If you’re experiencing unpleasant side effects, there are things you can do to alleviate them.
According to the NHS, you can take painkillers, such as paracetamol, if you need to.
“Contact your GP surgery if you have a headache for more than four days after your vaccination or get bruising somewhere other than where you had your vaccination,” advises the health body.
If you have a high temperature that lasts longer than two days, a new, continuous cough or a loss or change to your sense of smell or taste, you may have coronavirus, it adds.
How to respond
If you have any of the main symptoms of coronavirus (COVID-19), get a test as soon as possible.

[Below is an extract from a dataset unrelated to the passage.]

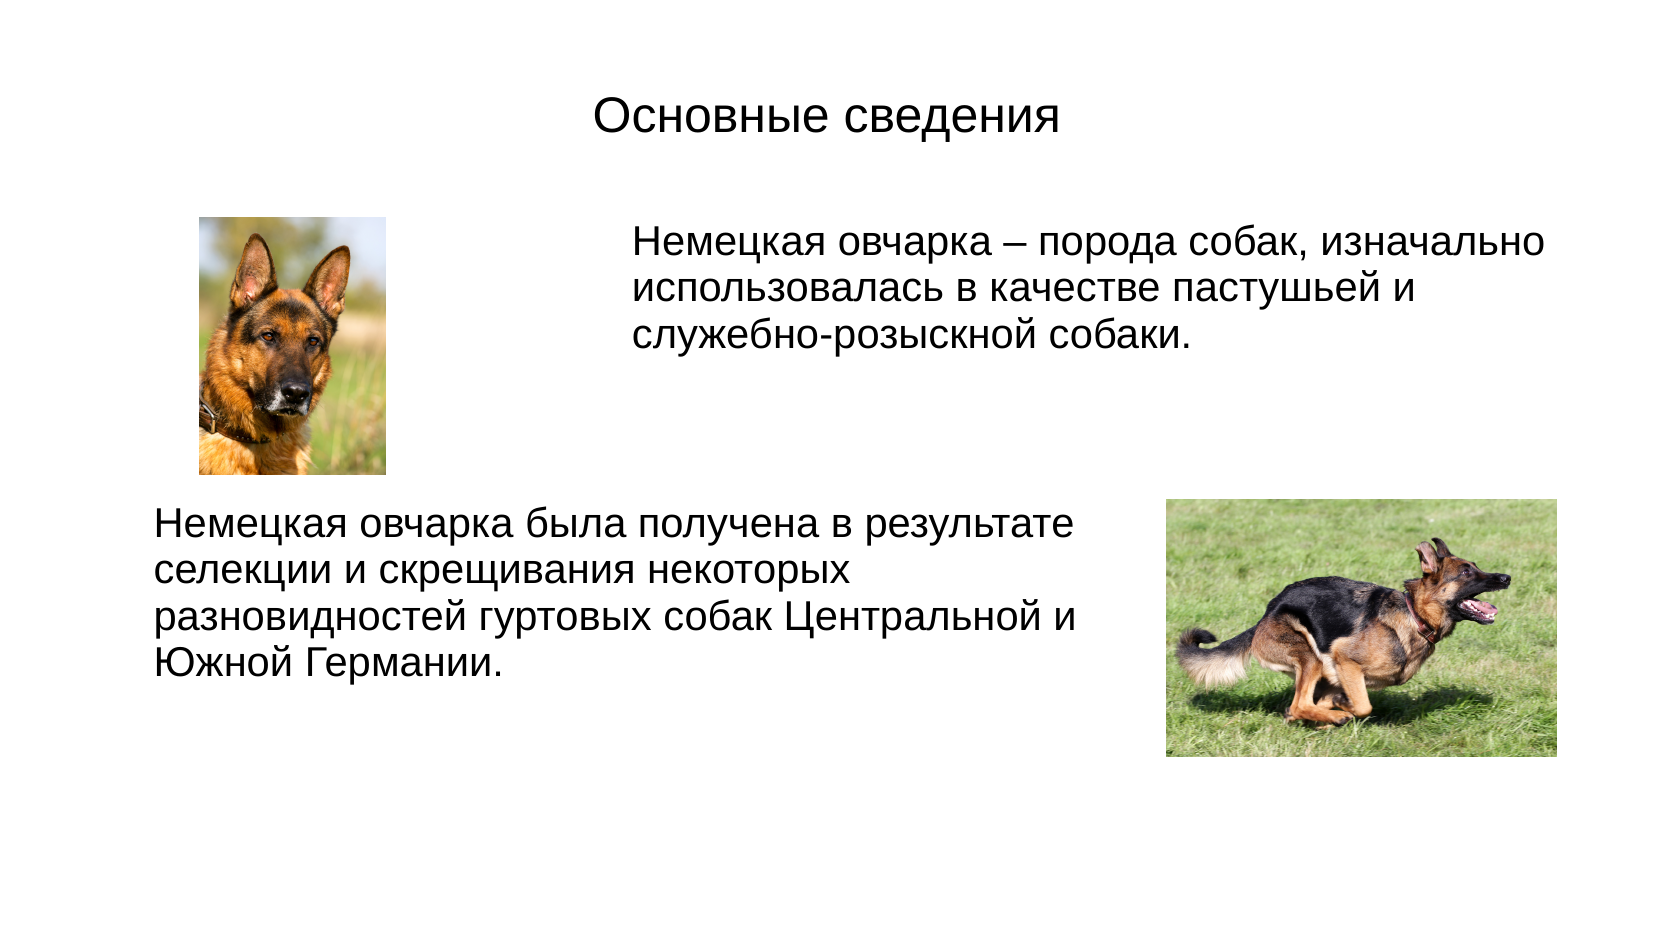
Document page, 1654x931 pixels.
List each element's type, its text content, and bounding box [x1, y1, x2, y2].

You and anyone you live with should stay at home and not have visitors until you get your test result – only leave your home to have a test.
Anyone in your support bubble should also stay at home if you have been in close contact with them since your symptoms started or during the 48 hours before they started.
A support bubble is where someone who lives alone (or just with their children) can meet people from one other household.
Am I eligible to receive a coronavirus vaccine?
Everyone aged 50 and over can currently get the COVID-19 vaccine.
People at high risk of getting seriously ill from coronavirus (clinically extremely vulnerable), can also get the COVID-19 vaccine.
The order in which people are offered the COVID-19 vaccine is based on advice from the Joint Committee on Vaccination and Immunisation (JCVI).